What the exercise asks: What does the data read, word for word, from the line containing "## Road sign" through its final line? Give those lines only.

The input:
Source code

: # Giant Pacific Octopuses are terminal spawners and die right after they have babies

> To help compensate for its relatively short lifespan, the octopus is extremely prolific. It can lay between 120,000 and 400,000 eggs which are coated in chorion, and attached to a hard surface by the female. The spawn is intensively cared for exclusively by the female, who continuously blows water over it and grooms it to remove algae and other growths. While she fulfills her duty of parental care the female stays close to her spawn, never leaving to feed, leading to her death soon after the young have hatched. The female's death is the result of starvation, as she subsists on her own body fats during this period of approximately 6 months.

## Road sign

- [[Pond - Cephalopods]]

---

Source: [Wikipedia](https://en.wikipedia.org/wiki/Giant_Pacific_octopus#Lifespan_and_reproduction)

The answer:
## Road sign

- [[Pond - Cephalopods]]

---

Source: [Wikipedia](https://en.wikipedia.org/wiki/Giant_Pacific_octopus#Lifespan_and_reproduction)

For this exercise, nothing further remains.